Detects Ruby code smells: feature envy, long parameter lists, data clumps, god classes, and other structural issues. Useful for identifying code that is difficult to test or maintain.

Sorbet

A gradual type checker for Ruby developed by Stripe. Adds static type checking to Ruby through type signatures written in RBI (Ruby Interface) files or inline. Sorbet can catch type errors without running code. Most impactful for large Ruby codebases where type errors are common.

Common Issues Detected

  • SQL injection: User.where("name = '#{params[:name]}'") — use parameterized queries
  • XSS: <%= params[:user_input] %> without html_escape — use <%== or sanitize helpers
  • Hardcoded secrets in config files and initializers
  • Dangerous eval() and send() with user-controlled input
  • Missing CSRF protection on non-GET endpoints
  • Insecure mass assignment via strong parameters misconfiguration
  • Overly broad rescue clauses that swallow exceptions

Running Static Analysis

Ruby CI analysis pipeline:

  1. bundle exec rubocop -- style and quality analysis
  2. bundle exec brakeman --exit-on-warn -- fail on any security warning
  3. bundle exec reek app/ -- code smell detection
  4. Optionally: bundle exec sorbet tc -- type checking if Sorbet is adopted

Connection to Autonomous Code Governance

Brakeman's Rails-specific analysis makes it an excellent detection layer for autonomous remediation. SQL injection via ActiveRecord interpolation has a deterministic fix (parameterized conditions); unescaped ERB output has a clear fix (html_escape or the h() helper). Hydra integrates Brakeman findings into its remediation pipeline, generating Rails-idiomatic fixes that pass Brakeman clean and include request-spec coverage for the vulnerable endpoint.
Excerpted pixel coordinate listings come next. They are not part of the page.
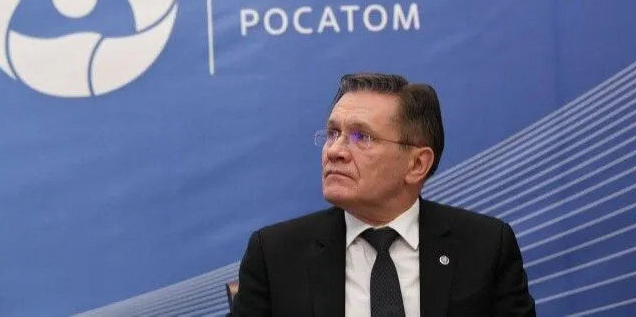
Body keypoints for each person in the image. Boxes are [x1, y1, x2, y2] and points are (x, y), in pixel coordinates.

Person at [229, 73, 536, 317]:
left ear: (417, 164)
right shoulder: (275, 255)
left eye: (361, 136)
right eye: (333, 133)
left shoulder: (485, 247)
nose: (334, 151)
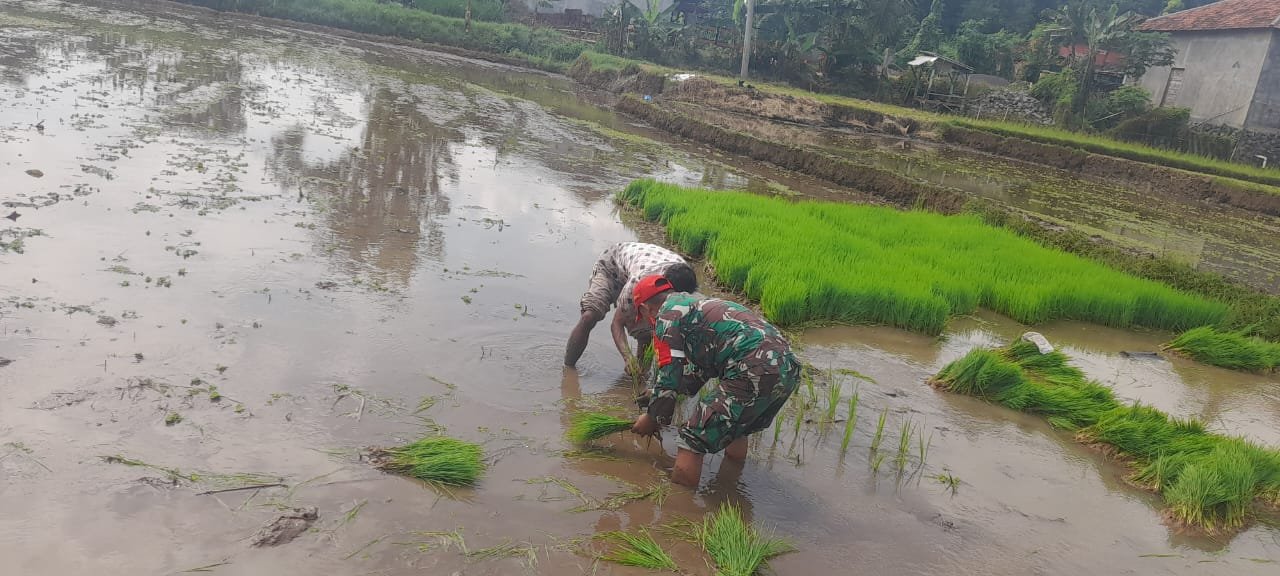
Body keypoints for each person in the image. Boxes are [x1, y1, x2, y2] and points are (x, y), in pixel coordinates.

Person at [628, 275, 799, 487]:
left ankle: (679, 510)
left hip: (752, 367)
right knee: (739, 428)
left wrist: (652, 417)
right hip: (787, 367)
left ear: (646, 309)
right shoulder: (695, 305)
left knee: (692, 437)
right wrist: (656, 394)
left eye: (643, 317)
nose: (647, 322)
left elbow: (668, 376)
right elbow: (701, 370)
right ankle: (729, 487)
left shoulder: (666, 316)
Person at [564, 242, 698, 370]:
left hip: (642, 263)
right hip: (611, 265)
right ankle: (568, 369)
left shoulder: (686, 278)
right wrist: (627, 357)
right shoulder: (640, 283)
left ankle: (638, 376)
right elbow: (617, 323)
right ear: (665, 289)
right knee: (589, 316)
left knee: (646, 332)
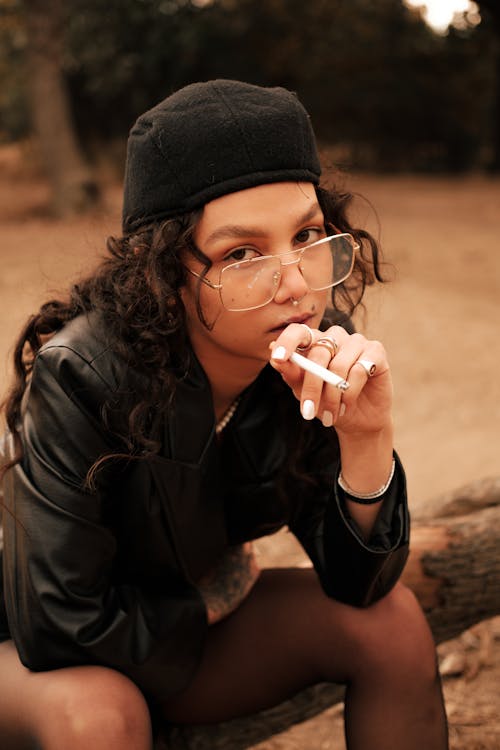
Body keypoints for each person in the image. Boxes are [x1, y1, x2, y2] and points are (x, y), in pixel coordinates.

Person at [0, 79, 448, 749]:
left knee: (391, 625)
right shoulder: (83, 375)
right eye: (243, 253)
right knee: (99, 713)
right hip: (31, 655)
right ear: (163, 272)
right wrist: (216, 598)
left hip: (161, 637)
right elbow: (57, 623)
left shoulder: (309, 353)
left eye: (306, 235)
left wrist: (366, 439)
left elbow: (364, 585)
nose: (295, 283)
Frequently Asked Questions

What is RuboCop and is it just a formatter?

RuboCop is both a linter and a formatter, but the linting goes far beyond formatting. Its Lint department detects actual bugs (shadowed variables, empty rescue blocks), Metrics checks complexity, and Security checks flag dangerous method calls. The auto-correct feature handles formatting and many straightforward violations automatically.

Why is Brakeman so effective for Rails apps?

Brakeman is built specifically for Rails — it understands the Rails MVC architecture, ActiveRecord query patterns, ERB rendering, and controller filters. This domain knowledge allows it to trace data flow through Rails abstractions in ways that generic tools cannot. It produces very few false positives on standard Rails code.

How do I fix SQL injection in Rails?

Replace string interpolation in ActiveRecord queries with parameterized conditions. Instead of User.where("name = '#{params[:name]}'"), use User.where(name: params[:name]) or User.where("name = ?", params[:name]). Never interpolate user input into query strings.

Is Sorbet worth adopting for an existing Ruby codebase?

For large codebases (50,000+ lines), yes — Sorbet catches a significant number of bugs and improves maintainability at scale. For small codebases, the setup overhead may not be justified. Sorbet supports gradual adoption: you can start with Sorbet::Typed::False (no checking) and migrate files to stricter levels incrementally.